The U.S., too, has recently signaled its intention to assume a more energetic role in mediating a solution to the conflicts in Abkhazia and South Ossetia (see "RFE/RL Newsline," 2 October 2002). And the U.K. has just named a former ambassador to Moscow, Sir Brian Fall, as its special envoy for Abkhazia. (Liz Fuller)

HAS DANGER OF NEW FIGHTING IN ABKHAZIA SUBSIDED? Meanwhile, there are grounds for hoping that new fighting is not, after all, about to erupt in Abkhazia's Kodori Gorge. On 8 October, Kodori Governor Emzar Kvitisani announced that Georgia has withdrawn four truckloads of weaponry under the supervision of a joint patrol composed of UN observers and members of the Russian peacekeeping force deployed under the CIS aegis in the Abkhaz conflict zone. That patrol has also established that, contrary to earlier Abkhaz allegations, there is no Chechen militant presence in Kodori.

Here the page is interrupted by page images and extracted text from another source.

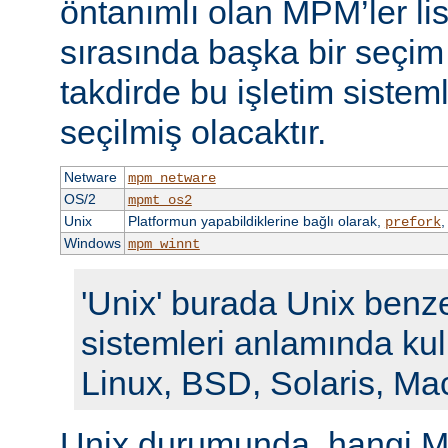
öntanımlı olan MPM’ler li
sırasında başka bir seçi
takdirde bu işletim siste
seçilmiş olacaktır.
Netware
mpm_netware
OS/2
mpmt_os2
Unix
Platformun yapabildiklerine bağlı olarak,
prefork
Windows
mpm_winnt
'Unix' burada Unix benze
sistemleri anlamında kull
Linux, BSD, Solaris, Ma
Unix durumunda, hangi M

Since mid-August, Georgian officials (including Nadareishvili) have repeatedly alleged that Russian and Abkhaz troops are preparing a joint operation to dislodge the Georgian border guards and armed civilian reservists who control the upper reaches of the Kodori Gorge. The Abkhaz government has rejected those allegations and, in turn, accused Tbilisi of planning a repeat of last October's offensive, in which Chechen fighters subordinate to field commander Ruslan Gelaev and armed Georgians attempted to advance southwest from the upper to the lower reaches of Kodori in bid to retake Sukhum (see "RFE/RL Newsline," 16 September 2002).

But Kodori Governor Kvitsiani, who reportedly accompanied the Georgian/Chechen contingent that invaded Kodori last October (see "RFE/RL Newsline," 14 November 2001), has questioned whether some Georgian officials have exaggerated the likelihood of new fighting. Caucasus Press on 1 October quoted Kvitsiani as telling the newspaper "Mtavari gazeti" that Shevardnadze is being fed mutually contradictory information by members of his entourage. Kvitsiani specifically rejected Georgian intelligence chief Lieutenant General Avtandil Ioseliani's statement that the chances Georgia will lose control of the upper reaches of Kodori are "quite high." He added that Abkhaz troops are being permitted to inspect the upper, Georgian-controlled reaches of Kodori to see for themselves that there are no Chechens encamped there. (Liz Fuller)

QUOTATIONS OF THE WEEK. "Grozny was destroyed worse than Stalingrad. What was Stalingrad? Just one long street along the Volga river. Our 30 kilometers in diameter." -- Chechnya's chief land surveyor, Khavazh Denisultanov, quoted in "The Moscow Times" on 7 October.

"My contacts with representatives of the federal government lead me to believe there is no single center for decision-making on the issue of Chechnya. Decision-making is often based on current circumstances and transient interests." -- Salambek Maigov, quoted by "Nezavisimaya gazeta" on 4 October.

"An image has been created of the Chechens as permanently restive, unfamiliar with anything except an automatic rifle. It is imperative to speak of the best traits of the Chechens, of their ancient and noble traditions, of the best representatives of this people." -- Ingush President Murat Zyazikov, quoted by "Nezavisimaya gazeta" on 9 October.